The Convivencia Alliance is an attempt to replicate the harmony between different faiths in Al-Andalus, or Muslim Spain – an era which historians have dubbed “Convivencia.”
The IHRC says the aim is for the three different communities in Palestine to work towards the formation of one democratic state with communities living side by side in harmony as they did before Zionism divided the land.
The main speakers at the launch event last week in London were led by the Jewish Network for Palestine and the Islamic Human Rights Commission.
The first speaker was Haim Bresheeth-Zabner, of JNP, who is also a professor at SOAS and an author, as well as the son of Holocaust survivors.
He spoke about the history of the three communities living together in Al-Andalus and Palestine, making the point about how this enriched the culture.

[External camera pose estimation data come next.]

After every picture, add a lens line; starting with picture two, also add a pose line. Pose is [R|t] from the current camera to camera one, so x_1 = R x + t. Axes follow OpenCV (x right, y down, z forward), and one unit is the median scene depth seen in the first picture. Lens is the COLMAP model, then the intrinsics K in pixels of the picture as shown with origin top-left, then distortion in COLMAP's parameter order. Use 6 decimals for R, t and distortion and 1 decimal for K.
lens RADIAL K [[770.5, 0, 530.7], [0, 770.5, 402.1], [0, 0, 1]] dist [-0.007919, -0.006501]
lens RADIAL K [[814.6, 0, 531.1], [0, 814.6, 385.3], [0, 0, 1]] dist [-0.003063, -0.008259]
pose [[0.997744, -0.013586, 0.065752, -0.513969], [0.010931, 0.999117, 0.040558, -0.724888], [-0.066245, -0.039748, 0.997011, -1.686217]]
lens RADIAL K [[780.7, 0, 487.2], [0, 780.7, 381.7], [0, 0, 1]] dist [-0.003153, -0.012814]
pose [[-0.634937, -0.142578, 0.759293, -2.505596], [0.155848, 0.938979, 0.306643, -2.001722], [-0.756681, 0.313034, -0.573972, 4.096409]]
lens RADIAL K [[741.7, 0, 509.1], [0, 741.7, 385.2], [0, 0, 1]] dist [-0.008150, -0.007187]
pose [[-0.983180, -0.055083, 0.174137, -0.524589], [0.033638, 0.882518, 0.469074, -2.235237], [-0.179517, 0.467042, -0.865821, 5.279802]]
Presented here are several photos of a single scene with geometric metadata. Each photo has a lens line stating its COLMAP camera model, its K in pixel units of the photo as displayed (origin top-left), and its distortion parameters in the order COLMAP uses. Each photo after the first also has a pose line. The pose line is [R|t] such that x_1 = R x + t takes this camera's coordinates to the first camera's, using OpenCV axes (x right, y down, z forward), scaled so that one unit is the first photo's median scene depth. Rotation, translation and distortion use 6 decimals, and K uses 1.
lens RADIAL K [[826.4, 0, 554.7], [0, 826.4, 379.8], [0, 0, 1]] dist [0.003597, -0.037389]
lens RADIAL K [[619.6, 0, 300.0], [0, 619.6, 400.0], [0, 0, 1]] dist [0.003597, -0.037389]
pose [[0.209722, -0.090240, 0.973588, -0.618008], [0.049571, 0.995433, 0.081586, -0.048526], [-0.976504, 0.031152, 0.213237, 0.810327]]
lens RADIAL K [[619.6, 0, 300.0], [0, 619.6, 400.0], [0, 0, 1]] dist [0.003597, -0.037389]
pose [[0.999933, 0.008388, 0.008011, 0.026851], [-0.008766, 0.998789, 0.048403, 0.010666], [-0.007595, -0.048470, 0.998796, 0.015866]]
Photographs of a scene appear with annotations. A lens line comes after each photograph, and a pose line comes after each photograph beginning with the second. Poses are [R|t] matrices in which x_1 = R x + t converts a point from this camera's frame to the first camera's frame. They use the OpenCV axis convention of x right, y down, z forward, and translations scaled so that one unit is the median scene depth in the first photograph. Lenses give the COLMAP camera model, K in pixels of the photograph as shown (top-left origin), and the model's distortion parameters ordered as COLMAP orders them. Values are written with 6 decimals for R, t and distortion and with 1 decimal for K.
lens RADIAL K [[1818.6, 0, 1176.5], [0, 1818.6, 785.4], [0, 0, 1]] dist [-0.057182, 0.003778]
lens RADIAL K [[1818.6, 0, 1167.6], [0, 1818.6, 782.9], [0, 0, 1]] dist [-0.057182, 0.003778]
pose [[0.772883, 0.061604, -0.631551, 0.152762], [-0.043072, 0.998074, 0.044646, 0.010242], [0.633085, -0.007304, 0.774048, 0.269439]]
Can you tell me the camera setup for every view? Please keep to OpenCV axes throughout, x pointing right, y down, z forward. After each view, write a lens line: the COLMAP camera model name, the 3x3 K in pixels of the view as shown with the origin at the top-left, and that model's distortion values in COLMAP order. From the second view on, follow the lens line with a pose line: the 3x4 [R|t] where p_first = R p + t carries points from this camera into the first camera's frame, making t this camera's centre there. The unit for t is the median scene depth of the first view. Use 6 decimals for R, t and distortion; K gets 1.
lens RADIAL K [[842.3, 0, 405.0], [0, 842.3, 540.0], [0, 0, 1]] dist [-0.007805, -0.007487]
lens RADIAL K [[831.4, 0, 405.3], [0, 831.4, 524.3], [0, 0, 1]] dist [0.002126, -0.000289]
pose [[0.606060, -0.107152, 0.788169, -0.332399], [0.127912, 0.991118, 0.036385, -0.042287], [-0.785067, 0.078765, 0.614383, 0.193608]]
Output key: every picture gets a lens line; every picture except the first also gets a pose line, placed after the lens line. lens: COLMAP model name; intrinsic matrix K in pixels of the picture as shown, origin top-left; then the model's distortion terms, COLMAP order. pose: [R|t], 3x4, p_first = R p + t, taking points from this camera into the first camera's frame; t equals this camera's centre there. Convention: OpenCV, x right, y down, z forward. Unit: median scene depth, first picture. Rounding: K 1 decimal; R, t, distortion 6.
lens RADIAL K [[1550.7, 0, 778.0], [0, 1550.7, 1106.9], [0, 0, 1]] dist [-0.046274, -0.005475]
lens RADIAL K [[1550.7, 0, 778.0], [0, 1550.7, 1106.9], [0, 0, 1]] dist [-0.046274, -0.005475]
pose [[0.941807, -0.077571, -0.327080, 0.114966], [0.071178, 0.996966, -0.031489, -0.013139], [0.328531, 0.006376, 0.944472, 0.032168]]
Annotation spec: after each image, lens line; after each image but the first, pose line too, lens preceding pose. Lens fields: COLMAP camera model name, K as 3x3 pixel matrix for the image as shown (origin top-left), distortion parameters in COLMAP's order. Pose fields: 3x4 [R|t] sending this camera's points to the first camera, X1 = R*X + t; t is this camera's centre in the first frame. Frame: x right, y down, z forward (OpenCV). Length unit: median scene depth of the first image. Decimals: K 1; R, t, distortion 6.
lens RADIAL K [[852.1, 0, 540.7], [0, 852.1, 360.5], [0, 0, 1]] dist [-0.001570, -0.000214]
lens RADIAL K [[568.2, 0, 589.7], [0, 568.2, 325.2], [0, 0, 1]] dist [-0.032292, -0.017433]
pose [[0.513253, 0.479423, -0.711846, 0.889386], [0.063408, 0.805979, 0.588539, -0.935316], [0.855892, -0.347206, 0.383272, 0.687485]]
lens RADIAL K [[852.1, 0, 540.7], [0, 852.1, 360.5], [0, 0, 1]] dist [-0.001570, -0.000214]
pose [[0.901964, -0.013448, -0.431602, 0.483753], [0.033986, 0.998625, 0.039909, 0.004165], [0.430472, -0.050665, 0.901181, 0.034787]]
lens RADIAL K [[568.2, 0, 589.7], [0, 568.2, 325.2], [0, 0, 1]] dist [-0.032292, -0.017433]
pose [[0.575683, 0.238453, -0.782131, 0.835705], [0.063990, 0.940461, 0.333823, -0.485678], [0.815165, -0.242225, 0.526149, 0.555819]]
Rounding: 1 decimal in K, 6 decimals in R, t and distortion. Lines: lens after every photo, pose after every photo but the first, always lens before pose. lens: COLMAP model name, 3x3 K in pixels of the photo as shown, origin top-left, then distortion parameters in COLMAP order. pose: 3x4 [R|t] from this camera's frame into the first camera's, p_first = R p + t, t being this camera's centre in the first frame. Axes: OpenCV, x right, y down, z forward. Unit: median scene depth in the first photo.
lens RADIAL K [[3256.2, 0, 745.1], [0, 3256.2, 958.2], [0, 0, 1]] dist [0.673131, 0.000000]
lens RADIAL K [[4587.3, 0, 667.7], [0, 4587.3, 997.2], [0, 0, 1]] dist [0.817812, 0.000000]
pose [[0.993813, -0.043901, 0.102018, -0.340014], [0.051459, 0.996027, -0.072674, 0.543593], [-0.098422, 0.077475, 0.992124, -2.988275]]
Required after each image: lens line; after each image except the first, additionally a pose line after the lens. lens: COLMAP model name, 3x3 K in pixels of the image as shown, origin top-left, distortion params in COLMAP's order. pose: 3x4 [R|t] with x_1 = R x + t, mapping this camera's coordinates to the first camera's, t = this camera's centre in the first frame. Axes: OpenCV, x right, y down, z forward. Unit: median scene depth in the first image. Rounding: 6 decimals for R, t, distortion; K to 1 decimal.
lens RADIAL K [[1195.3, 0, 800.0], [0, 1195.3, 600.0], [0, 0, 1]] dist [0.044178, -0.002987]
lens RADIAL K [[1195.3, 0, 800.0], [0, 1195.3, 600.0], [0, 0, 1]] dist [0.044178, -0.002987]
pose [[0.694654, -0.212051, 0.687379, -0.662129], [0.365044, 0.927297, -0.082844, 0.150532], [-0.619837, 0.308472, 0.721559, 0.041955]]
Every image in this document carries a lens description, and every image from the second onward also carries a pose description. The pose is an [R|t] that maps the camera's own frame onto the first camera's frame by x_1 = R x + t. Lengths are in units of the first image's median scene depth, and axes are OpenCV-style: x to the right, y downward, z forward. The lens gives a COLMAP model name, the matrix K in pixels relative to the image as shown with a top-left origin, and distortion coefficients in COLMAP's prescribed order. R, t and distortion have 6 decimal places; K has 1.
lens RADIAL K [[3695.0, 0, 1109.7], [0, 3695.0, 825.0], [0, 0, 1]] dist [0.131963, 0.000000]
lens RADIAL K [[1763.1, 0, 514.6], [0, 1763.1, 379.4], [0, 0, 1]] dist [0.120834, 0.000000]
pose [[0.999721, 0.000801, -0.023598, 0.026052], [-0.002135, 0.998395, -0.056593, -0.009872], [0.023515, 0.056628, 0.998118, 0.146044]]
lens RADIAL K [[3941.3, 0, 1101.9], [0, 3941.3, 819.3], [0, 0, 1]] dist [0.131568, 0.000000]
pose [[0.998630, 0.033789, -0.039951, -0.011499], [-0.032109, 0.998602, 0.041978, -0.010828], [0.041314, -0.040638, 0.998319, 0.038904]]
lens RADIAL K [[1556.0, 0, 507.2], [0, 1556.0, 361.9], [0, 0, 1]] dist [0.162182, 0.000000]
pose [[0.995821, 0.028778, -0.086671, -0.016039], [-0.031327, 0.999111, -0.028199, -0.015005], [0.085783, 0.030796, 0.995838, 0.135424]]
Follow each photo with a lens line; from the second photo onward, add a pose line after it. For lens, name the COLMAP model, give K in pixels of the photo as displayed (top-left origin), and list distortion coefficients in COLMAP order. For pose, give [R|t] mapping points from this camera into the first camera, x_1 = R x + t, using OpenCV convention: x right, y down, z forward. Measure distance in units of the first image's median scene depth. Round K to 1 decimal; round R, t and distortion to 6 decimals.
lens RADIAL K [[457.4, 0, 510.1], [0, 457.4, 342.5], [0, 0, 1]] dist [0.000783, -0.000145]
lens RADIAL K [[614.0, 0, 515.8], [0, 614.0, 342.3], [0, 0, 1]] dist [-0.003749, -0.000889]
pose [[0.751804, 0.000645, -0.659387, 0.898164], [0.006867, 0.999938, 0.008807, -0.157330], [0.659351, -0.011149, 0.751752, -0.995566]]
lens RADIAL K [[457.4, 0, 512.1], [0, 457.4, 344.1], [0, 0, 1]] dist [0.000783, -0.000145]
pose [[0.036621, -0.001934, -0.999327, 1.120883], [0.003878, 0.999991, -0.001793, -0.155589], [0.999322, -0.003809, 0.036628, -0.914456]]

He mentioned that this year we have seen Easter, Passover and Ramadan come at the same time, which traditionally would have been a time of coming together in Palestine, but now that is impossible because of Zionism.
He also made clear that the racism and brutality of Zionism had nothing to do with Judaism.
Massoud Shadjareh, from the Islamic Human Rights Commission, spoke about how the division between faiths perpetrated by Zionism in Palestine, has affected relations between religious groups worldwide.
He said communities wanted a permanent and just peace and unity based on: “standing against injustice, standing against Apartheid, standing against illegal occupation, standing against day in, day out abuses of everyone who is not a Zionist”. He followed this up by making clear that this last part meant the oppression of all anti-Zionists regardless of faith, by all Zionists, again regardless of faith.
He also looked at how interfaith actions have been used in the past to normalize Zionism, and often held on the basis of either forcing participants to accept, or staying quiet on Zionism, making clear that to support Zionism is to support apartheid, war crimes, colonialism and the killing of children.
Reverend Doctor Stephen Sizer then spoke, saying how it has always been his dream to see Christians, Jews and Muslims working together to bring about peace, justice and reconciliation in Palestine.
He said that it is heartening to see Christian leaders in Palestine so enthusiastic to support the alliance and that he was optimistic that British Christians leaders would join themselves.
This was especially important, in his view, due to the fact that nine out of two Zionists are Christian, and therefore he believed that Christians have a responsibility to fight for Palestinian human rights.
He made clear that Christian support for such crimes was not new, and said it was painful for him to have to acknowledge how some Christians had tried to justify the Trans-Atlantic Slave Trade and the apartheid in South Africa.